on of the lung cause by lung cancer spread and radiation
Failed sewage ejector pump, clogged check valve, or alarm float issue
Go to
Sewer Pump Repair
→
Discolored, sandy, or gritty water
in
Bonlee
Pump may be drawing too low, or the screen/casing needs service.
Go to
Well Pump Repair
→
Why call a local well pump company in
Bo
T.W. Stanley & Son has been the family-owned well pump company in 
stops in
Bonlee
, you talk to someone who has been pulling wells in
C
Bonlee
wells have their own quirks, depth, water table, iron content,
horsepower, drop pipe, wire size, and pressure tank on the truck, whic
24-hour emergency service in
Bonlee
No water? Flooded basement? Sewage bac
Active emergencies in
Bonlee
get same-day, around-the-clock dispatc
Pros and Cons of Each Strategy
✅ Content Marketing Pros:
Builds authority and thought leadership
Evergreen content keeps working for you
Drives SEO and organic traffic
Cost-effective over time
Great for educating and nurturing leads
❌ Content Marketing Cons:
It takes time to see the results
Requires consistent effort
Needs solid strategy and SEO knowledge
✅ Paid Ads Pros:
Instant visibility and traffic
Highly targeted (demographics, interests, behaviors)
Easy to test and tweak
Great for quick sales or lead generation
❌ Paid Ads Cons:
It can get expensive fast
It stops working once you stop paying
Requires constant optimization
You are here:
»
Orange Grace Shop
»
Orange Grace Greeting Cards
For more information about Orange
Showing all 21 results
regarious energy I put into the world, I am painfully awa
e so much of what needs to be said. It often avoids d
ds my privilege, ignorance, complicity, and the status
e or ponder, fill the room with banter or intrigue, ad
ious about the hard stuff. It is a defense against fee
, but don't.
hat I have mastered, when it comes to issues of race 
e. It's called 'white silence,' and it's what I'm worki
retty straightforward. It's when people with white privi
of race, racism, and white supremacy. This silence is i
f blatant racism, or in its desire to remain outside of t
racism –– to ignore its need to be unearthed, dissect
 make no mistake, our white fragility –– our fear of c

[JOB] Write out exactly those lines running from the line with "Highly targeted (demographics, interests, behaviors)" to the end of the data above, the first and last included.

[OUTPUT FOR THIS TASK]
Highly targeted (demographics, interests, behaviors)
Easy to test and tweak
Great for quick sales or lead generation
❌ Paid Ads Cons:
It can get expensive fast
It stops working once you stop paying
Requires constant optimization
You are here:
»
Orange Grace Shop
»
Orange Grace Greeting Cards
For more information about Orange
Showing all 21 results
regarious energy I put into the world, I am painfully awa
e so much of what needs to be said. It often avoids d
ds my privilege, ignorance, complicity, and the status
e or ponder, fill the room with banter or intrigue, ad
ious about the hard stuff. It is a defense against fee
, but don't.
hat I have mastered, when it comes to issues of race 
e. It's called 'white silence,' and it's what I'm worki
retty straightforward. It's when people with white privi
of race, racism, and white supremacy. This silence is i
f blatant racism, or in its desire to remain outside of t
racism –– to ignore its need to be unearthed, dissect
 make no mistake, our white fragility –– our fear of c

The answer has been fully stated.